In light of the above, IHO 2 erred by finding the district was obligated to provide pendency services from July 10, 2018 through December 6, 2018. IHO 2 further erred by ordering the district to fund a bank of compensatory educational services to remedy the student's lack of pendency services during that time frame. The district was under no obligation to provide pendency services for the time period that the student's program at iBRAIN was not substantially similar to the student's program at iHOPE. The parent however, will be given a limited opportunity to show that iBRAIN has made up the missing vision education services for the student.
THE APPEAL IS SUSTAINED TO THE EXTENT INDICATED.
IT IS ORDERED that the IHO's interim decision, dated April 15, 2019, is modified, by reversing so much thereof as found the district obligated to provide pendency services from July 10, 2018 through December 6, 2018, and directed the district to fund a bank of compensatory educational services for a period of 24 weeks; and
IT IS FURTHER ORDERED that, unless the parties shall otherwise agree, the parent shall have until December 1, 2019 to submit documentation to the district showing that iBRAIN has completed the equivalent of at least 37 60-minute vision education services makeup sessions for the student pursuant to pendency; and
IT IS FURTHER ORDERED that, upon the parent's submission to the district of documentation showing completion of at least 37 of the student's missed vision education services sessions the district shall fund the student's educational placement at iBRAIN pursuant to pendency for the time period from July 9, 2018 to December 6, 2018.
 The due process complaint notice is dated July 9, 2018 (Parent Ex. A at p. 1). IHO 2 alternatively indicated that the parent was entitled to relief beginning on July 1, 2018 and July 10, 2018 (compare Interim IHO 2 Decision at p. 14, with Interim IHO 2 Decision at p. 15). The parties have for the most part referenced July 10, 2018 as the beginning date of IHO 2's award in their respective pleadings.
==*==
### Given problem 1
In the decision excerpt, by what date must the parent submit documentation to the district showing that iBRAIN has completed the vision education makeup sessions?
### Given problem 2
Do these statements agree with the decision excerpt? Answer yes or no for each and quote the deciding words. (a) The interim decision being modified is dated April 15, 2019. (b) The bank of compensatory educational services covered a period of 12 weeks. (c) The due process complaint notice is dated July 10, 2018.
==*==
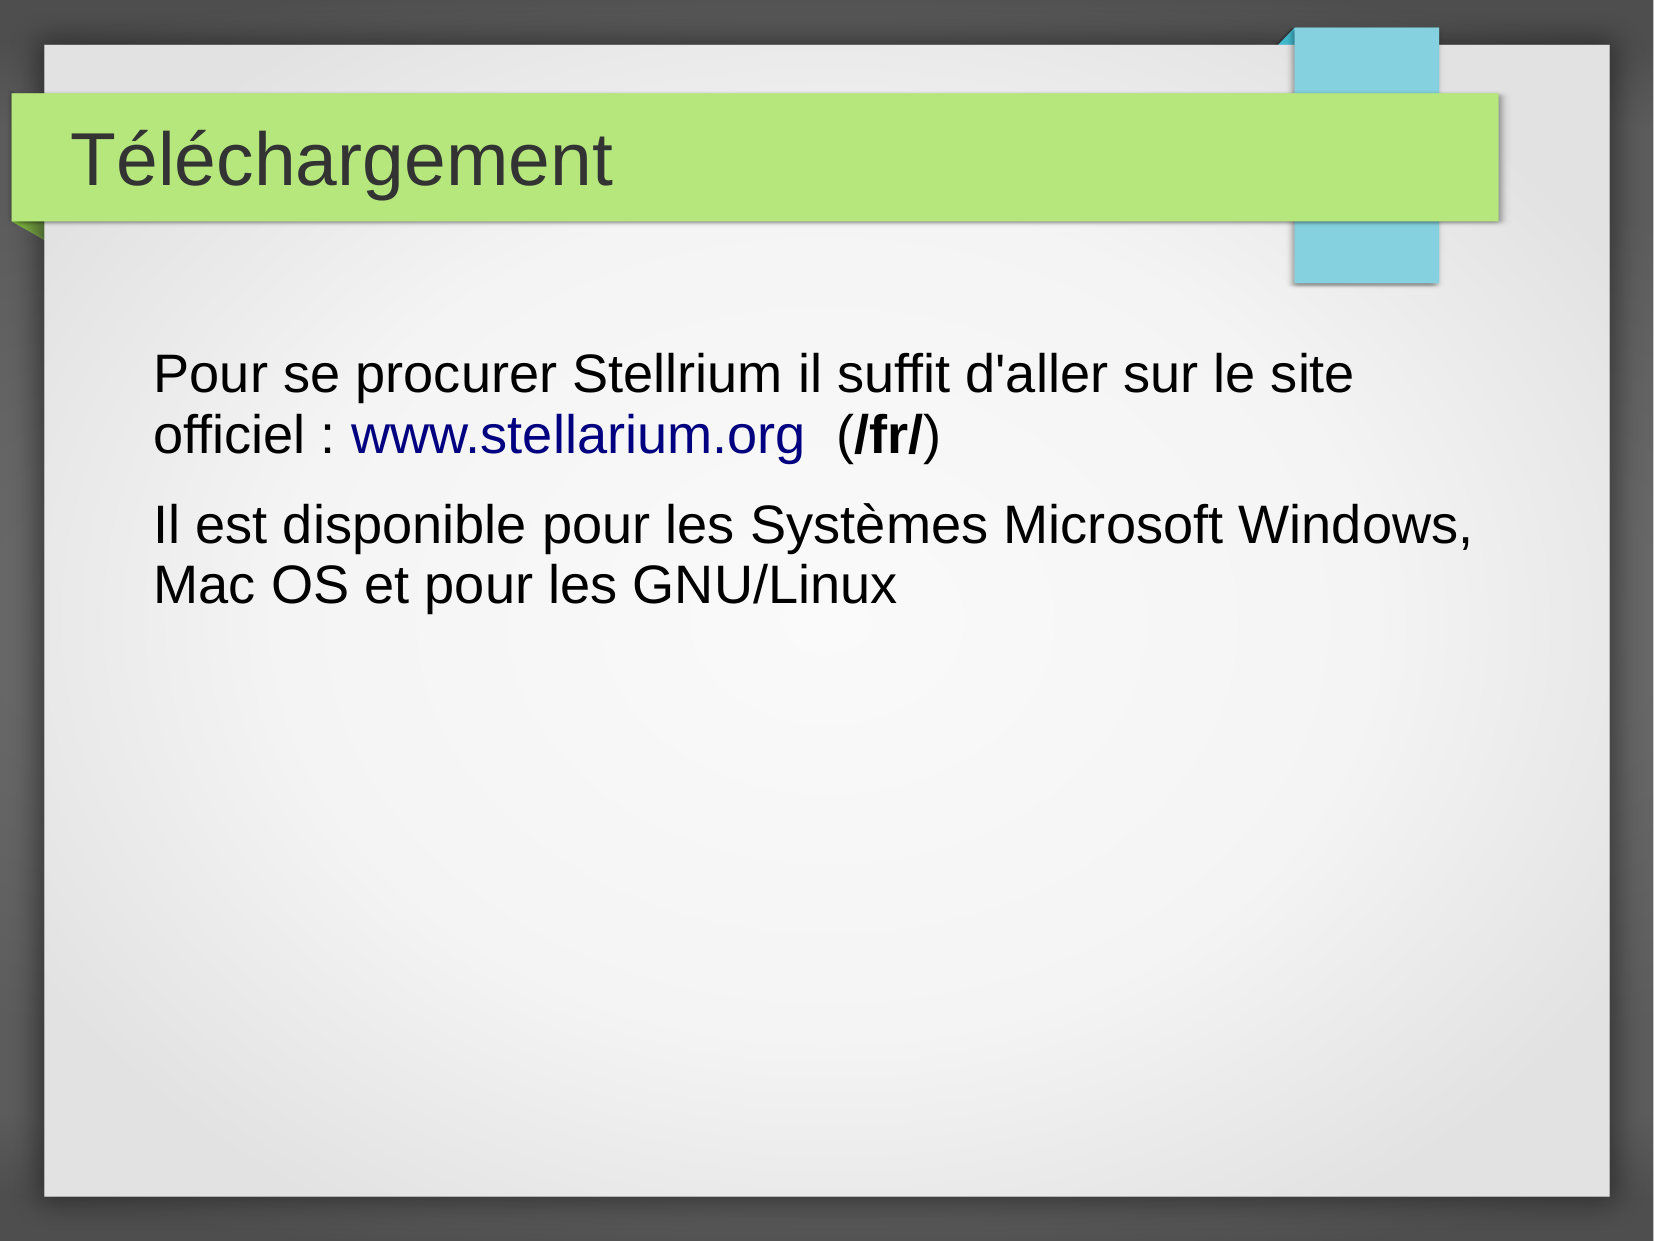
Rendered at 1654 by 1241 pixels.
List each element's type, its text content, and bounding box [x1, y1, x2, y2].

picture [0, 0, 1654, 1241]
title Téléchargement [70, 106, 1229, 213]
list Pour se procurer Stellrium il suffit d'aller sur le site officiel : www.stellarium.org (/fr/) Il est disponible pour les Systèmes Microsoft Windows, Mac OS et pour les GNU/Linux [82, 343, 1538, 1063]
==*==
### Full solution 1
December 1, 2019, unless the parties agree otherwise.

### Full solution 2
(a) Yes: "the IHO's interim decision, dated April 15, 2019, is modified"
(b) No: "for a period of 24 weeks"
(c) No: "The due process complaint notice is dated July 9, 2018"